Sonatype has launched Insight Application Health Check, an application component analysis designed to assess the integrity of open-source components at every phase of the software lifecycle. As a Component Lifecycle Management (CLM) player, the company says that this is a means of understanding the potential risks and opportunities associated with each component in use.
NOTE: The company says its services go deep to find flawed components, even when they’re hidden in an application’s dependency tree.
Citing figures which report that more than 80 percent of a typical Java application is assembled from existing open-source components and frameworks, Sonatype warns that “most organizations” have only a limited understanding of the true composition of their most critical applications — which can leave them exposed to potential security, quality, and intellectual property risks.

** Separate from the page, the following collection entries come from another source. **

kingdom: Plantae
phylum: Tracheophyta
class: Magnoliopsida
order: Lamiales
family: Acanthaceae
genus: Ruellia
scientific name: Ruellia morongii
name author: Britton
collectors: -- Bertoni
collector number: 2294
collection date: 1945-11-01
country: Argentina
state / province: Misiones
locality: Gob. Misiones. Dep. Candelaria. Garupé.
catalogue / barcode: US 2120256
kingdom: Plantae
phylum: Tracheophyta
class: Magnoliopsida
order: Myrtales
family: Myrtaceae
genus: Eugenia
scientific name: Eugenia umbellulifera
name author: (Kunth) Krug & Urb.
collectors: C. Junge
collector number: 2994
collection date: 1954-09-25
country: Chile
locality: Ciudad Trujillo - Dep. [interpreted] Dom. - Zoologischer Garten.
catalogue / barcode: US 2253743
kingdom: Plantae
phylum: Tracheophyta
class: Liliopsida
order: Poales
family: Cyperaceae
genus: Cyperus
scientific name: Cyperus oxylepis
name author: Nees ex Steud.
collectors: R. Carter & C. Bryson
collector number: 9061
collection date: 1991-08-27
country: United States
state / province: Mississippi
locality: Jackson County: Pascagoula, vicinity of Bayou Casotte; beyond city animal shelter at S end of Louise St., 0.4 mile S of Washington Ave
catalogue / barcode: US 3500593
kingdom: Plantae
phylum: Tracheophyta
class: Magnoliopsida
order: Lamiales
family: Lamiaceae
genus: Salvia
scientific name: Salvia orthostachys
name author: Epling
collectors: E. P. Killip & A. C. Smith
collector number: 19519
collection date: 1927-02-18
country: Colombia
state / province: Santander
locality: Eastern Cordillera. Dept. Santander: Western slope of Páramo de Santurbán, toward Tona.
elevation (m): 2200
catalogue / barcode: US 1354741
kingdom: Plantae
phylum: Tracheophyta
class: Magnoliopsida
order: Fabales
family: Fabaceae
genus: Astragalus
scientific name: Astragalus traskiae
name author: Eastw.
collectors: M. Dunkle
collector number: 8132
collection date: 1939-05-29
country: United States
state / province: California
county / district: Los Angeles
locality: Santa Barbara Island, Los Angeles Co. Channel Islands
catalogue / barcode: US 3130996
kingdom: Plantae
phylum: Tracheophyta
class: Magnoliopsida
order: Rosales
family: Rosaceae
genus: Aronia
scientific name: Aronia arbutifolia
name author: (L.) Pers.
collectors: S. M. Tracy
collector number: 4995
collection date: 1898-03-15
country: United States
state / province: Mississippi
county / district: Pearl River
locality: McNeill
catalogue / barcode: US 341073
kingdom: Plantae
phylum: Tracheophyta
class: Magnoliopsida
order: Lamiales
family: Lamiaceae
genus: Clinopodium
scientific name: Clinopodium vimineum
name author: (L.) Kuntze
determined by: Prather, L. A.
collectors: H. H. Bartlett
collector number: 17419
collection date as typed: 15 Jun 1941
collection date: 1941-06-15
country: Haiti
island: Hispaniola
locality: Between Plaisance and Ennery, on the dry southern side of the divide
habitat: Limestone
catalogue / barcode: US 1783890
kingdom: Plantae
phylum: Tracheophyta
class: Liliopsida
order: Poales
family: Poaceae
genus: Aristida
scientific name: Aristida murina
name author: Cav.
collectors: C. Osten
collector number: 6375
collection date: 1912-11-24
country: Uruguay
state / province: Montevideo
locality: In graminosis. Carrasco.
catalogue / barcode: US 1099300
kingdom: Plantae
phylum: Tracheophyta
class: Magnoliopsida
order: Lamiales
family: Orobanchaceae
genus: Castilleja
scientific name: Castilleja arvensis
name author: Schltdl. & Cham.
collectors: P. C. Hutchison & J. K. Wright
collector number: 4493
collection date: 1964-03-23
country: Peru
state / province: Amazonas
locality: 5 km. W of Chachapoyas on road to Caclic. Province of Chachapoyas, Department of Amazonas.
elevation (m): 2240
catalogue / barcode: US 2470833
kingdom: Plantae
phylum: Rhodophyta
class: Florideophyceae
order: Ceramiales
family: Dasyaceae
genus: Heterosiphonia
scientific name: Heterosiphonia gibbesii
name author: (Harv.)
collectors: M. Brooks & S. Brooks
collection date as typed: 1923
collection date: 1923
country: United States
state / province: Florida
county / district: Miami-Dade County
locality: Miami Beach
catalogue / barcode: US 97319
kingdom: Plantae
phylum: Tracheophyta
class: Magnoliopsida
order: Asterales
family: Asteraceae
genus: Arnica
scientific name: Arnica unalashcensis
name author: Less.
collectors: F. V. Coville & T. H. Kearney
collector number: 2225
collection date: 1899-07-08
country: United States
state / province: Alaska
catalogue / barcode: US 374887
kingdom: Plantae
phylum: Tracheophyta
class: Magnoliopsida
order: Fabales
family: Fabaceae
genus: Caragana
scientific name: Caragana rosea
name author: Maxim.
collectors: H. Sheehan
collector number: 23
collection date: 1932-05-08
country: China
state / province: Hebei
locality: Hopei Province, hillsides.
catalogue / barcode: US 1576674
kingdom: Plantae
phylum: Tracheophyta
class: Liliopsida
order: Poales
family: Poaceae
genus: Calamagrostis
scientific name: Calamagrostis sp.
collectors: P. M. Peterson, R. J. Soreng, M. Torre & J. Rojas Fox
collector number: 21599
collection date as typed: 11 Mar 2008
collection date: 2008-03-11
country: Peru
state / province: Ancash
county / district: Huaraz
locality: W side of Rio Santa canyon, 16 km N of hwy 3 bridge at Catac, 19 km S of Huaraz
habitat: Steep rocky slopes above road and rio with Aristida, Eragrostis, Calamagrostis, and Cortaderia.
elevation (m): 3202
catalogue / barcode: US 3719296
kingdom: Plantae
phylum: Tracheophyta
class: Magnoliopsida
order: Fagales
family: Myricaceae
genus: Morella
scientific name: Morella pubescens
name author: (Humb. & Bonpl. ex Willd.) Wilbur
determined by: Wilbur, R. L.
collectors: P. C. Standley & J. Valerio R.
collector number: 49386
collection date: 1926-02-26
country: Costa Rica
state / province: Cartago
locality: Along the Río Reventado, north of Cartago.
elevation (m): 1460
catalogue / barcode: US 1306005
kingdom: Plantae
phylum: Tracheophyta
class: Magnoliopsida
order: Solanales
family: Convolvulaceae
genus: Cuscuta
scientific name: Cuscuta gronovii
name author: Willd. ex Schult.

These tools are intended for both individual developer, compliance officers (if they exist), or other “application lifecycle stakeholder”, which is vendor language for “anybody at all”. The on-demand service works to analyze the composition of software applications and show visibility into previously unknown risks caused by incorporating what Sonatype wants to label as “problematic” open-source components.
Users can generate a free summary report that provides a breakdown of every component in the application and alerts them to potential security and licensing problems. To drill down and explore specific vulnerabilities, there is a cost.
“Up until now, organizations either had to deal with technical and business risks or invest in expensive and cumbersome scanning technologies and consulting engagements,” said Wayne Jackson, CEO of Sonatype. “Now they have an
affordable alternative that yields results in minutes versus days and weeks.”
All Sonatype CLM products leverage the Central Repository — the software industry’s repository for open-source software (OSS) components used by more than 60,000 organizations and containing more than 400,000 Java components from all major open-source projects.
As independent as this is, Sonatype is in fact the principal caretaker of the Central Repository.